How To Prevent Back Pain While Working From Home
The worldwide pandemic has transformed work and how it is done. Many people transitioned from working in an office setting into working remotely from home. Many employers have extended work-from-home (WFH) options as coronavirus cases continue to surge. With the shift of working environments, there has been a rise in back pain and other posture and structural driven pain from the neck, shoulders, arms, and low back. Much of this increase in pain is due to poor home working conditions and more sedentary behavior as we spend more time at home.
Low back pain (LBP) continues to affect nearly 80% of the U.S. population at one time or another, and it’s one of the top reasons for physician visits. Yet most of us do not currently seek care or in some cases, we cannot even get appointments into our medical providers because of the pandemic.
Fortunately, most LBP is mechanical–meaning it’s from a physical or structural cause not related to conditions such as cancer or infections. The problem with this type of LBP is that it usually comes back. People who have had an episode of mechanical LBP are 90% more likely to experience it again. It’s best to minimize your risk factors for experiencing LBP by being pro-active. This means that you can effectively self-treat YOUR low back pain without expensive medical visits, surgery, pills or injections.

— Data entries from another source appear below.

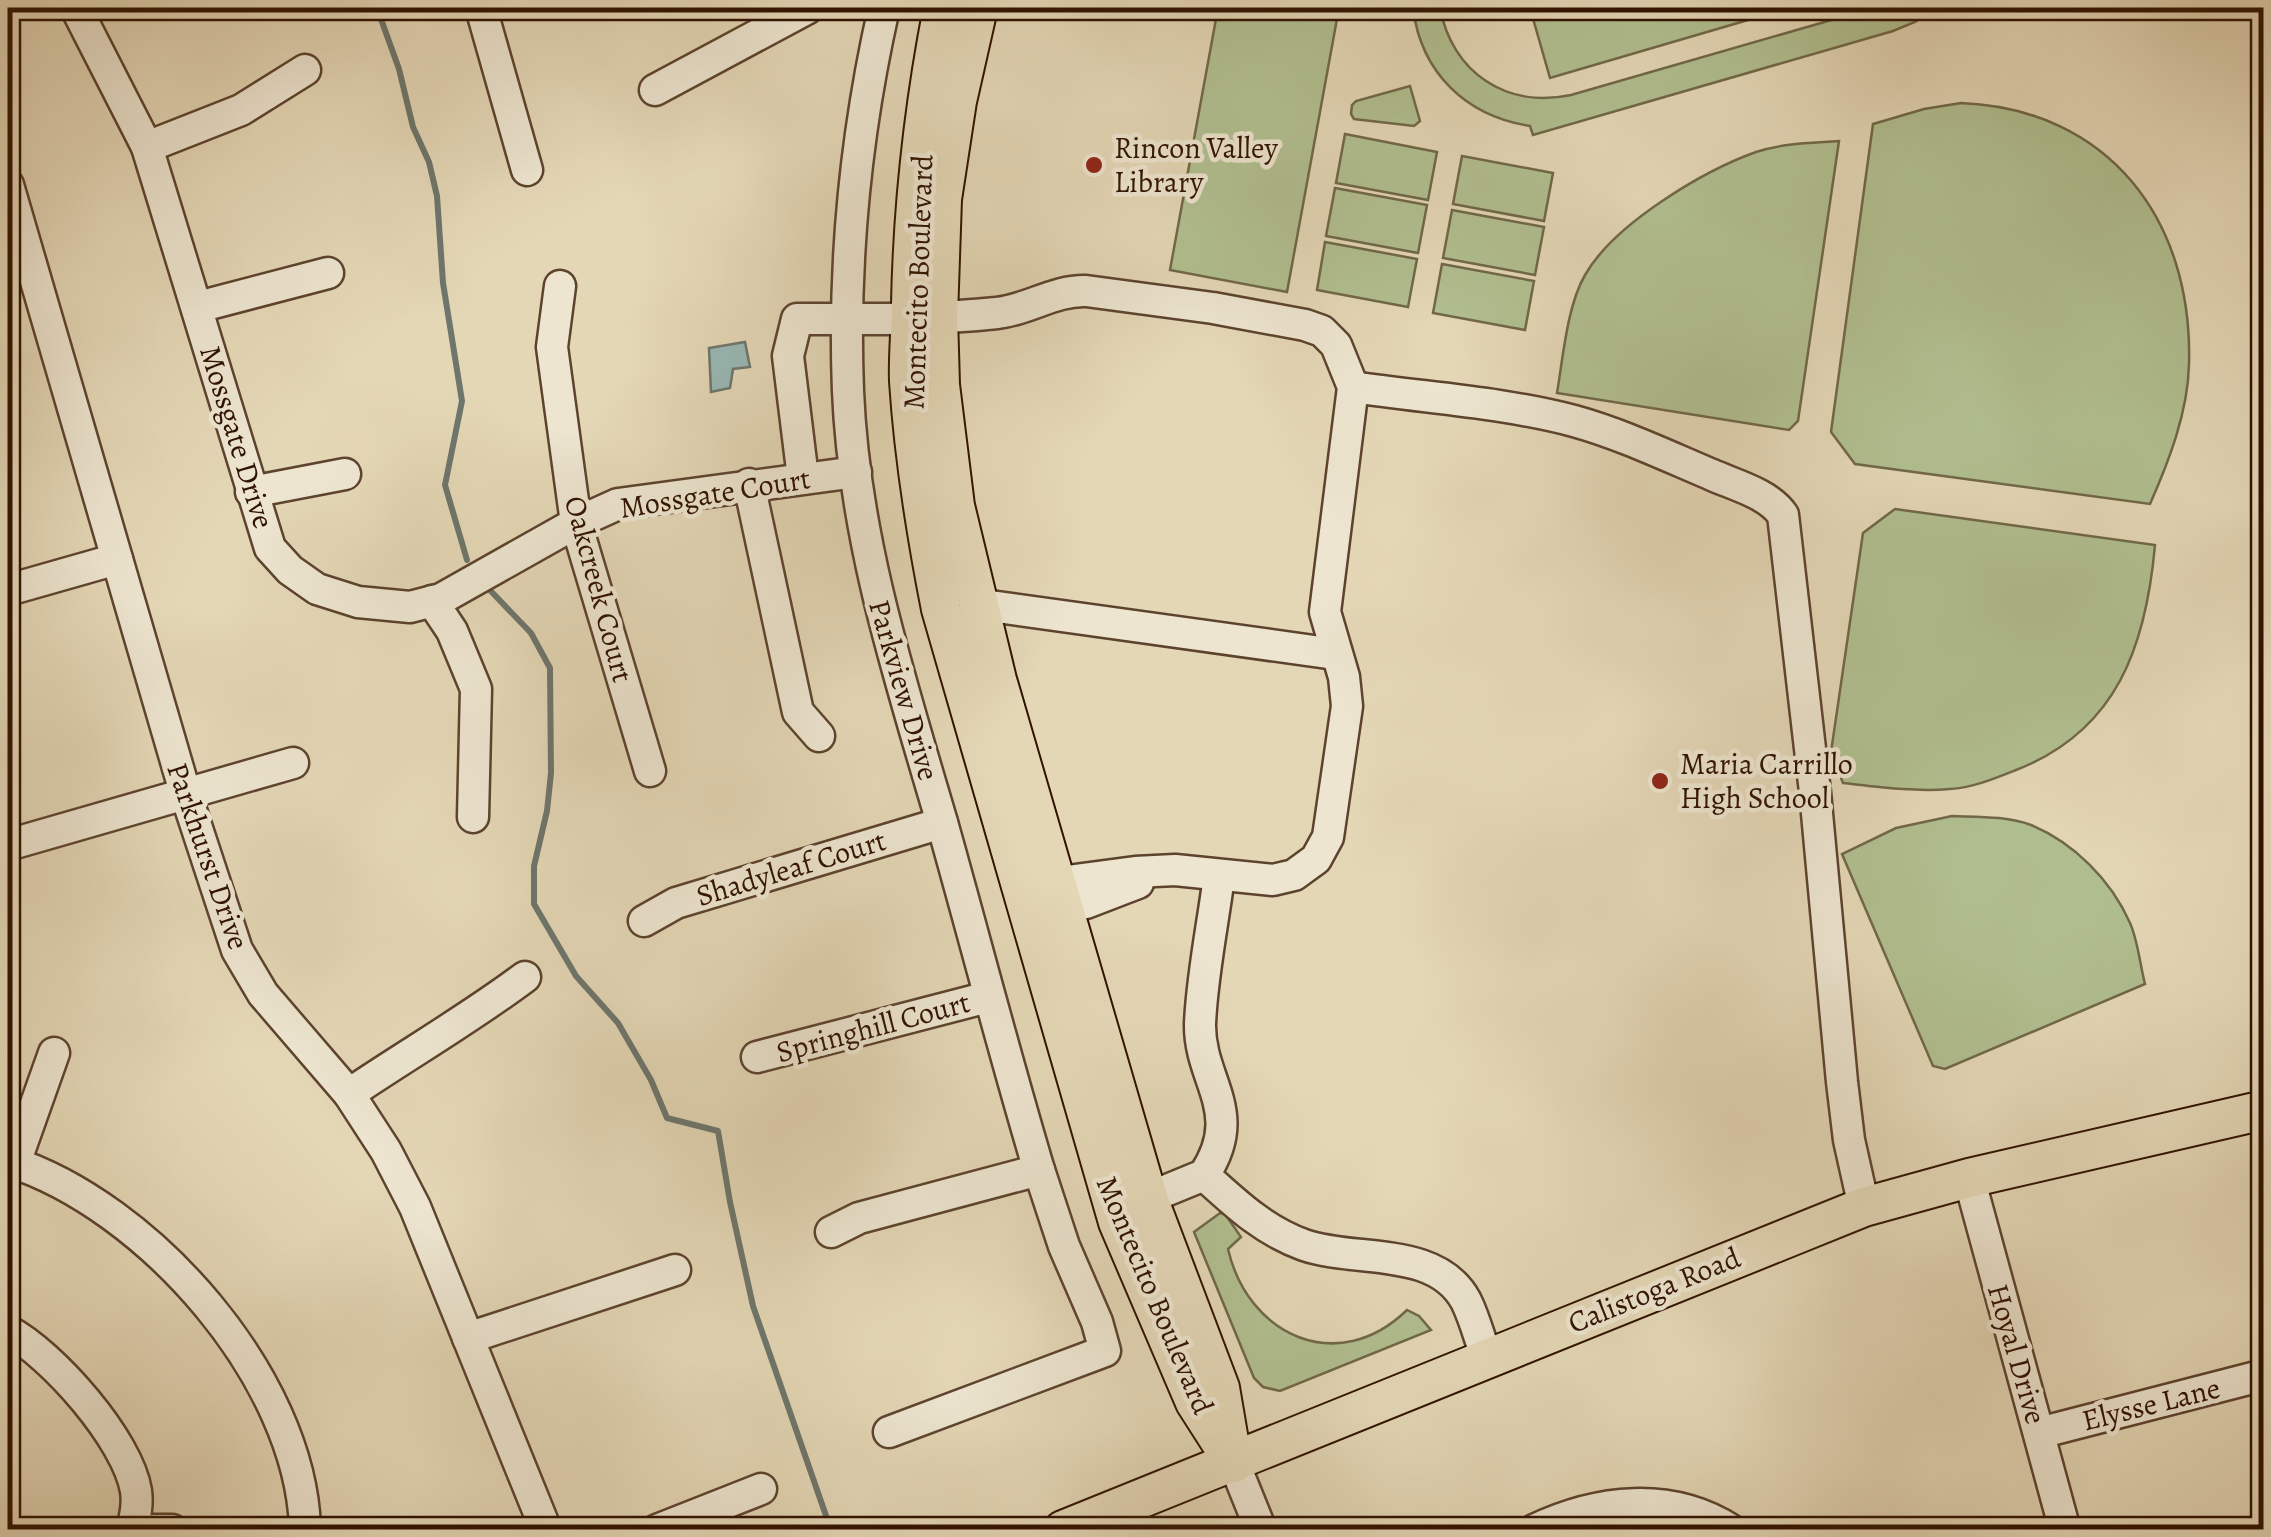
<svg xmlns="http://www.w3.org/2000/svg" width="2271" height="1537" font-family="Alegreya,serif">
<style>
.green{fill:#b1bf90;stroke:#706848;stroke-width:2.5}
.water{fill:#97b8b5;stroke:#6e766d;stroke-width:2.5}
.lines{fill:none;stroke-linecap:round;stroke-linejoin:round}
.stream{stroke:#6e766d;stroke-width:6}
.minor-casing{stroke:#5d432e;stroke-width:35}
.major-casing{stroke:#301201;stroke-width:42}
.minor{stroke:#ede5d0;stroke-width:30}
.major{stroke:#e4d7b6;stroke-width:38}
.poi-dot{fill:#8f2418;stroke:#ede5d0;stroke-width:4}
.labels{text-anchor:middle;dominant-baseline:central;stroke-width:9;stroke-linejoin:round;paint-order:stroke}
.poi-label{font-size:30px;fill:#301201;stroke:#ede5d0;text-anchor:start}
.street-label{font-size:30px;fill:#301201;stroke:#ede5d0}
</style>
<rect width="100%" height="100%" fill="#e4d7b6"/>
<filter id="stains"><feTurbulence type="fractalNoise" baseFrequency=".002" numOctaves="4"/><feColorMatrix values="0 0 0 0 .2 0 0 0 0 .09 0 0 0 0 .02 0 0 0 .5 -.17"/></filter>
<radialGradient id="worn" r=".72"><stop offset=".6" stop-color="#630" stop-opacity="0"/><stop offset="1" stop-color="#630" stop-opacity=".3"/></radialGradient>
<!-- green -->
<g class="green">
<polygon points="1218,8 1339,8 1287,292 1170,270"/>
<path d="M 1413,8 L 1440,8 C 1452,72 1506,109 1571,95 L 1873,8 L 1938,8 L 1915,22 L 1893,31 L 1533,135 L 1530,126 C 1466,116 1421,73 1413,8 Z"/>
<polygon points="1530,8 1789,8 1550,78"/>
<polygon points="1410,86 1420,121 1414,126 1354,119 1351,114 1352,105 1356,101"/>
<path d="M 1961,103 C 2109,109 2193,220 2189,364 C 2188,412 2169,461 2150,504 L 1855,464 L 1831,432 L 1873,124 L 1924,109 Z"/>
<polygon points="1345,134 1437,152 1428,200 1336,183"/>
<path d="M 1839,141 L 1798,421 L 1789,430 L 1557,393 C 1563,358 1567,306 1585,275 C 1614,224 1703,171 1756,152 C 1783,143 1812,143 1839,141 Z"/>
<polygon points="1462,156 1553,173 1544,221 1453,204"/>
<polygon points="1335,188 1427,205 1418,253 1326,236"/>
<polygon points="1452,210 1544,227 1535,275 1443,258"/>
<polygon points="1325,242 1417,259 1408,307 1317,290"/>
<polygon points="1442,264 1534,281 1525,330 1433,313"/>
<path d="M 1895,509 L 2155,545 C 2146,646 2117,731 2016,770 C 1996,778 1972,788 1950,789 C 1914,792 1879,787 1843,783 L 1831,752 L 1863,533 Z"/>
<path d="M 1952,816 C 1978,817 2007,816 2031,825 C 2074,843 2111,880 2130,923 C 2138,941 2140,965 2145,984 L 1945,1069 L 1933,1066 L 1842,854 L 1896,828 Z"/>
<path d="M 1220,1213 L 1225,1214 L 1241,1237 L 1228,1249 C 1248,1336 1338,1377 1407,1310 L 1419,1316 L 1431,1330 L 1280,1391 L 1263,1387 L 1254,1378 L 1194,1232 Z"/>
</g>
<!-- water -->
<polygon class="water" points="745,342 750,367 733,369 730,388 711,392 709,348"/>
<g class="lines">
<!-- stream -->
<g class="stream">
<polyline points="377,8 399,69 413,127 429,162 437,196 443,283 462,401 445,485 467,560"/>
<polyline points="486,586 531,633 550,668 551,773 547,811 534,866 534,904 576,976 618,1023 651,1080 667,1118 718,1131 730,1202 753,1306 831,1530"/>
</g>
<defs>
<g id="minor">
<polyline points="76,8 147,147 270,548 290,570 317,589 358,602 410,607 441,599 576,523 618,504 856,472"/>
<polyline points="481,8 527,170"/>
<path d="M 884,8 C 856,132 843,263 848,391 C 854,539 900,679 941,819 C 974,936 1004,1053 1039,1170 L 1064,1246 L 1097,1322 L 1105,1351 L 889,1432"/>
<polyline points="655,90 808,8"/>
<polyline points="147,147 241,110 305,70"/>
<polyline points="8,185 185,792 237,950 263,994 349,1094 386,1151 415,1207 546,1530"/>
<polyline points="560,286 552,347 576,523 650,771"/>
<polyline points="198,307 328,273"/>
<path d="M 1353,387 C 1426,398 1502,402 1574,421 C 1621,434 1665,455 1710,474 C 1734,485 1768,493 1783,515 L 1815,792 L 1842,1082 L 1849,1140 L 1864,1207"/>
<path d="M 803,478 L 788,356 L 797,319 C 863,319 931,320 997,313 C 1028,310 1054,290 1086,291 L 1213,308 L 1305,325 L 1322,331 L 1336,345 L 1353,387 L 1325,612 L 1344,677 L 1347,706 L 1328,837 L 1316,859 L 1294,875 L 1273,880 L 1175,870 L 1135,872 L 1037,885"/>
<polyline points="749,484 798,712 819,736"/>
<polyline points="251,492 345,474"/>
<polyline points="8,590 117,559"/>
<polyline points="432,601 452,631 476,689 473,817"/>
<polyline points="976,604 1335,654"/>
<polyline points="8,845 293,763"/>
<polyline points="1044,913 1086,903 1138,883"/>
<polyline points="644,921 676,903 942,823"/>
<polyline points="757,1057 988,997"/>
<path d="M 349,1094 C 408,1054 469,1019 525,977"/>
<path d="M 8,1161 C 148,1205 302,1379 305,1530"/>
<polyline points="15,1163 54,1053"/>
<path d="M 1204,1175 C 1236,1204 1263,1230 1304,1245 C 1355,1263 1436,1245 1466,1301 C 1475,1319 1480,1340 1487,1359"/>
<polyline points="1969,1178 2065,1530"/>
<path d="M 1148,1198 L 1204,1175 C 1246,1112 1199,1081 1200,1024 C 1202,975 1213,924 1219,876"/>
<polyline points="831,1232 859,1218 1039,1170"/>
<path d="M 8,1331 C 52,1354 128,1440 136,1491 C 138,1505 135,1517 132,1530"/>
<polyline points="468,1338 675,1270"/>
<polyline points="2039,1433 2264,1375"/>
<polyline points="1234,1463 1261,1530"/>
<polyline points="154,1530 172,1530"/>
<polyline points="657,1530 761,1489"/>
<path d="M 1534,1530 C 1597,1500 1670,1491 1731,1530"/>
</g>
<g id="major">
<path d="M 943,8 C 924,106 913,204 911,304 C 911,330 908,356 909,381 C 914,458 926,533 941,609 L 1118,1222 L 1195,1402 L 1234,1463"/>
<polyline points="978,8 957,101 942,199 938,316 940,385 955,506 997,680 1148,1198 1220,1388 1229,1441"/>
<polyline points="1063,1530 1864,1207 1969,1178 2264,1110"/>
</g>
</defs>
<!-- minor casing -->
<use href="#minor" class="minor-casing"/>
<!-- major casing -->
<use href="#major" class="major-casing"/>
<!-- minor -->
<use href="#minor" class="minor"/>
<!-- major -->
<use href="#major" class="major"/>
</g>
<!-- markers -->
<g class="poi-dot">
<circle cx="1094" cy="165" r="10"/>
<circle cx="1660" cy="781" r="10"/>
</g>
<g class="labels">
<!-- poi labels -->
<g class="poi-label">
<text x="1114" y="148">Rincon Valley<tspan x="1114" dy="34">Library</tspan></text>
<text x="1680" y="764">Maria Carrillo<tspan x="1680" dy="34">High School</tspan></text>
</g>
<!-- street labels -->
<g class="street-label">
<text transform="translate(918 282) rotate(-88)">Montecito Boulevard</text>
<text transform="translate(237 437) rotate(73)">Mossgate Drive</text>
<text transform="translate(715 493) rotate(-9)">Mossgate Court</text>
<text transform="translate(599 589) rotate(75)">Oakcreek Court</text>
<text transform="translate(904 690) rotate(74)">Parkview Drive</text>
<text transform="translate(208 856) rotate(71)">Parkhurst Drive</text>
<text transform="translate(791 868) rotate(-17)">Shadyleaf Court</text>
<text transform="translate(873 1027) rotate(-15)">Springhill Court</text>
<text transform="translate(1654 1290) rotate(-22)">Calistoga Road</text>
<text transform="translate(1155 1295) rotate(67)">Montecito Boulevard</text>
<text transform="translate(2017 1354) rotate(74)">Hoyal Drive</text>
<text transform="translate(2151 1404) rotate(-14)">Elysse Lane</text>
</g>
</g>
<!-- margin -->
<rect width="2271" height="1537" fill="none" stroke="#e4d7b6" stroke-width="40"/>
<rect x="10" y="10" width="2251" height="1517" fill="none" stroke="#301201" stroke-width="5"/>
<rect x="20" y="20" width="2231" height="1497" fill="none" stroke="#301201" stroke-width="2.5"/>
<rect width="100%" height="100%" filter="url(#stains)"/>
<rect width="100%" height="100%" fill="url(#worn)"/>
</svg>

How to Prevent Back Pain while Working from Home:
Limit the amount of sitting that you spend at one time. Since you’re at home, you can sit in different positions and in different locations. Get out of a sitting position every hour, and ideally, walk. If you aren’t able to walk, then try to shift your position at least once every twenty minutes.
Frequent position changes can help to avoid LBP. Don’t get stuck sitting for hours in the same position (particularly, if it’s uncomfortable or if you’re sitting with poor posture or with poor ergonomics). If you’re standing, then stand in different positions. Put your foot up on a stool, and then switch feet. Stand on different surfaces when possible (hardwood, carpet or softer padding like a standing mat). Variety is the key to avoiding low back pain.
Sit with good posture.
If you’re going to sit for any period of time (regardless of the position), maintain your posture. Whenever possible, make sure that your knees stay below your hip level and that you are able to maintain your natural lumbar curve. Even if you don’t have an office chair at home, lean back in the chair (don’t slouch in your lower back). A great tool to help you with this is a lumbar roll. Ergonomics are important, so find ways to support your back while keeping your shoulders and neck in a relaxed position.
Stop looking down.
Try to keep your devices at eye level, or slightly down. Don’t position them so that you have to look up at them. Limit the amount of time spent looking down whether that is from texting or reading a paper or even writing. If you tend to spend 30-40 minutes at a time looking down at your device, work toward reducing that time in half.
A standing desk can be a wonderful luxury. At home, you can get creative and use a higher counter top for a make shift standing desk. Use boxes or books to improve the ergonomic positioning. The set up should allow you to look straight ahead when you work on your computer while in a position that your arms can hang down naturally with the forearms supported. No one can see your set up. Even if it’s not esthetically pleasing, it’s best to keep your body feeling good.
Take a break to exercise.
Take advantage of being home and take a 15 minute stretching or yoga break. How about 10 minutes to roll out and utilize the foam roller or maybe a few core exercises like planks? Have some fun with it. My favorite 10 minute work-from-home exercise break includes: 25 air squats, 25 push-ups, 5 minutes stretching on the foam roller, and then a few press-ups.
I highly recommend press-ups. Lie on your stomach and perform 10 to 20 press-ups. Go slow and easy, but work your way up to full motion. Perform these multiple times a day as time allows. This is much easier to do when working from home versus an office environment.